• Records to use:
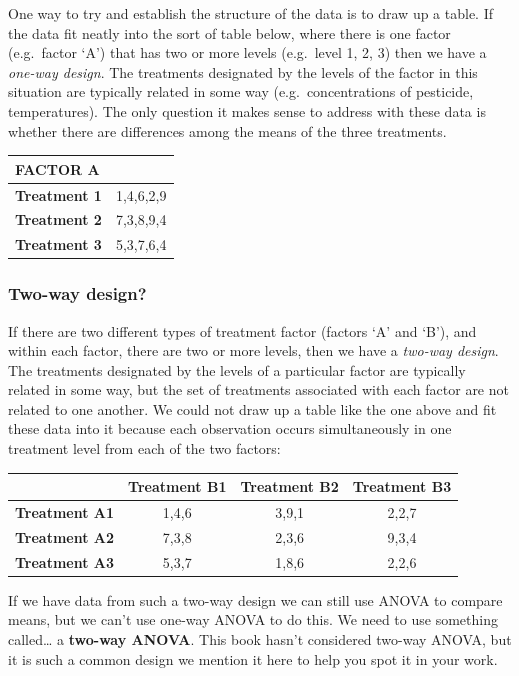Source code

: \documentclass[
]{book}
\newenvironment{greybox}{
  \definecolor{shadecolor}{rgb}{0.95,0.95,0.95}  %
  \color{black}
  \begin{shaded}}
 {\end{shaded}}
\newenvironment{infobox}[1]
  {
  \begin{itemize}
  \renewcommand{\labelitemi}{
    \raisebox{-.7\height}[0pt][0pt]{
      {\setkeys{Gin}{width=3em,keepaspectratio}
        \texttt{[image: images/\#1]}}
    }
  }
  \setlength{\fboxsep}{1em}
  \begin{greybox}
  \item
  }
  {
  \end{greybox}
  \end{itemize}
  }
\begin{document}
One way to try and establish the structure of the data is to draw up a table. If the data fit neatly into the sort of table below, where there is one factor (e.g.~factor `A') that has two or more levels (e.g.~level 1, 2, 3) then we have a \emph{one-way design}. The treatments designated by the levels of the factor in this situation are typically related in some way (e.g.~concentrations of pesticide, temperatures). The only question it makes sense to address with these data is whether there are differences among the means of the three treatments.

\begin{longtable}[]{@{}lc@{}}
\toprule
\textbf{FACTOR A} & \\
\midrule
\endhead
\textbf{Treatment 1} & 1,4,6,2,9 \\
\textbf{Treatment 2} & 7,3,8,9,4 \\
\textbf{Treatment 3} & 5,3,7,6,4 \\
\bottomrule
\end{longtable}

\begin{infobox}{information}

\hypertarget{two-way-design}{%
\subsubsection*{Two-way design?}\label{two-way-design}}

If there are two different types of treatment factor (factors `A' and `B'), and within each factor, there are two or more levels, then we have a \emph{two-way design}. The treatments designated by the levels of a particular factor are typically related in some way, but the set of treatments associated with each factor are not related to one another. We could not draw up a table like the one above and fit these data into it because each observation occurs simultaneously in one treatment level from each of the two factors:

\begin{longtable}[]{@{}lccc@{}}
\toprule
& \textbf{Treatment B1} & \textbf{Treatment B2} & \textbf{Treatment B3} \\
\midrule
\endhead
\textbf{Treatment A1} & 1,4,6 & 3,9,1 & 2,2,7 \\
\textbf{Treatment A2} & 7,3,8 & 2,3,6 & 9,3,4 \\
\textbf{Treatment A3} & 5,3,7 & 1,8,6 & 2,2,6 \\
\bottomrule
\end{longtable}

If we have data from such a two-way design we can still use ANOVA to compare means, but we can't use one-way ANOVA to do this. We need to use something called\ldots{} a \textbf{two-way ANOVA}. This book hasn't considered two-way ANOVA, but it is such a common design we mention it here to help you spot it in your work.

\end{infobox}
\end{document}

• What to work on: Write out all the entries word for word, but drop the pictures.

• Expected answer:
Source code

: \documentclass[
]{book}
\newenvironment{greybox}{
  \definecolor{shadecolor}{rgb}{0.95,0.95,0.95}  %
  \color{black}
  \begin{shaded}}
 {\end{shaded}}
\newenvironment{infobox}[1]
  {
  \begin{itemize}
  \renewcommand{\labelitemi}{
    \raisebox{-.7\height}[0pt][0pt]{
      {\setkeys{Gin}{width=3em,keepaspectratio}
        \texttt{[image: images/\#1]}}
    }
  }
  \setlength{\fboxsep}{1em}
  \begin{greybox}
  \item
  }
  {
  \end{greybox}
  \end{itemize}
  }
\begin{document}
One way to try and establish the structure of the data is to draw up a table. If the data fit neatly into the sort of table below, where there is one factor (e.g.~factor `A') that has two or more levels (e.g.~level 1, 2, 3) then we have a \emph{one-way design}. The treatments designated by the levels of the factor in this situation are typically related in some way (e.g.~concentrations of pesticide, temperatures). The only question it makes sense to address with these data is whether there are differences among the means of the three treatments.

\begin{longtable}[]{@{}lc@{}}
\toprule
\textbf{FACTOR A} & \\
\midrule
\endhead
\textbf{Treatment 1} & 1,4,6,2,9 \\
\textbf{Treatment 2} & 7,3,8,9,4 \\
\textbf{Treatment 3} & 5,3,7,6,4 \\
\bottomrule
\end{longtable}

\begin{infobox}{information}

\hypertarget{two-way-design}{%
\subsubsection*{Two-way design?}\label{two-way-design}}

If there are two different types of treatment factor (factors `A' and `B'), and within each factor, there are two or more levels, then we have a \emph{two-way design}. The treatments designated by the levels of a particular factor are typically related in some way, but the set of treatments associated with each factor are not related to one another. We could not draw up a table like the one above and fit these data into it because each observation occurs simultaneously in one treatment level from each of the two factors:

\begin{longtable}[]{@{}lccc@{}}
\toprule
& \textbf{Treatment B1} & \textbf{Treatment B2} & \textbf{Treatment B3} \\
\midrule
\endhead
\textbf{Treatment A1} & 1,4,6 & 3,9,1 & 2,2,7 \\
\textbf{Treatment A2} & 7,3,8 & 2,3,6 & 9,3,4 \\
\textbf{Treatment A3} & 5,3,7 & 1,8,6 & 2,2,6 \\
\bottomrule
\end{longtable}

If we have data from such a two-way design we can still use ANOVA to compare means, but we can't use one-way ANOVA to do this. We need to use something called\ldots{} a \textbf{two-way ANOVA}. This book hasn't considered two-way ANOVA, but it is such a common design we mention it here to help you spot it in your work.

\end{infobox}
\end{document}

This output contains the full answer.